Mini-Omni
Property | Value |
---|---|
Base Model | Qwen/Qwen2-0.5B |
License | MIT |
Paper | Technical Report |
Language | English |
What is mini-omni?
Mini-Omni is an innovative open-source multimodal language model that brings together speech and text processing in a unique streaming format. Built on the Qwen2-0.5B architecture, it enables real-time speech-to-speech conversations without requiring separate ASR or TTS models.
Implementation Details
The model integrates several cutting-edge technologies including Whisper for audio encoding, SNAC for audio decoding, and CosyVoice for synthetic speech generation. It's trained using litGPT framework and aligned with OpenOrca and MOSS datasets.
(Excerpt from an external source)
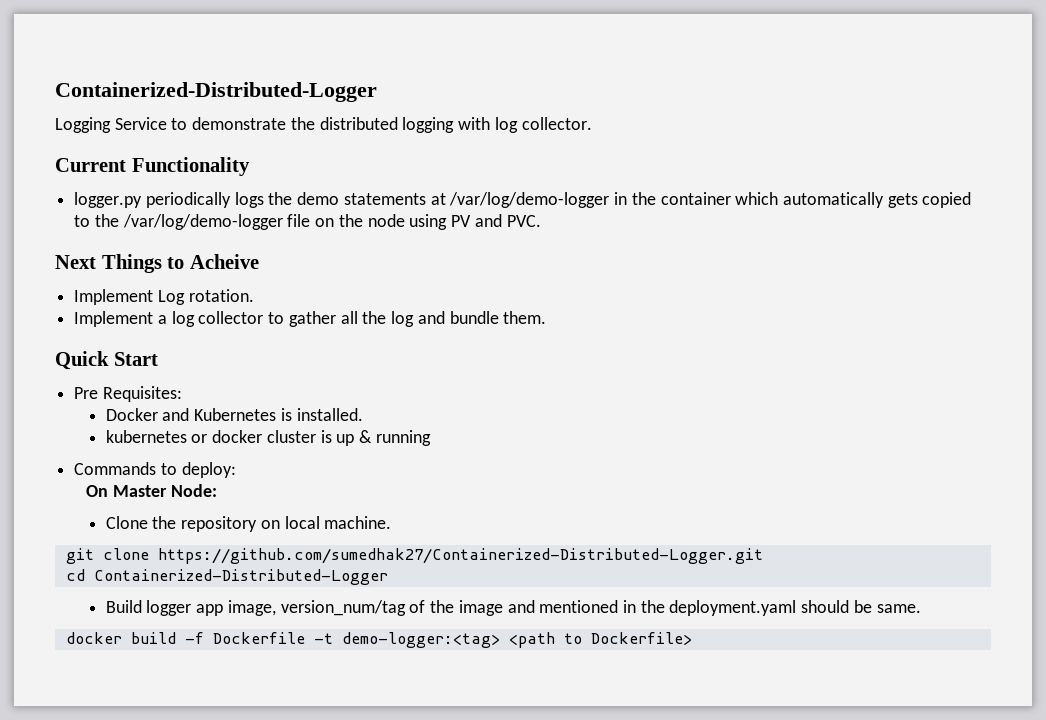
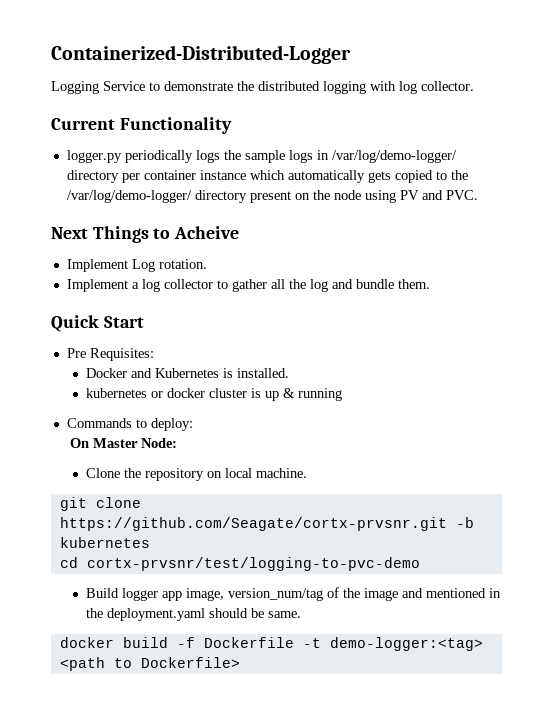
[297,192,731,208] demo statements at /var/log/demo-logger in the container -> [244,150,457,163] [66,170,246,183] sample logs in /var/log/demo-logger/ directory per container instance
[122,214,311,230] /var/log/demo-logger file -> [66,190,291,203] /var/log/demo-logger/ directory present
[157,548,763,564] https://github.com/sumedhak27/Containerized-Distributed-Logger.git -> [59,517,474,531] [59,537,150,548] https://github.com/Seagate/cortx-prvsnr.git -b kubernetes
[93,569,388,585] Containerized-Distributed-Logger -> [86,557,420,571] cortx-prvsnr/test/logging-to-pvc-demo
- Real-time speech processing capabilities
- Streaming audio output functionality
- Concurrent text and audio generation
- Batch inference support for enhanced performance
Core Capabilities
- Direct speech-to-speech conversation without intermediate models
- Simultaneous thinking and talking functionality
- Real-time audio streaming output
- Support for both audio-to-text and audio-to-audio batch processing
Frequently Asked Questions
Q: What makes this model unique?
Mini-Omni's ability to process speech input and generate audio output in real-time while thinking sets it apart from traditional language models. It eliminates the need for separate speech recognition and synthesis models, making it more efficient and integrated.
Q: What are the recommended use cases?
The model is ideal for applications requiring real-time voice interaction, such as virtual assistants, interactive voice response systems, and conversational AI applications. It's particularly useful where natural, flowing conversation with minimal latency is crucial.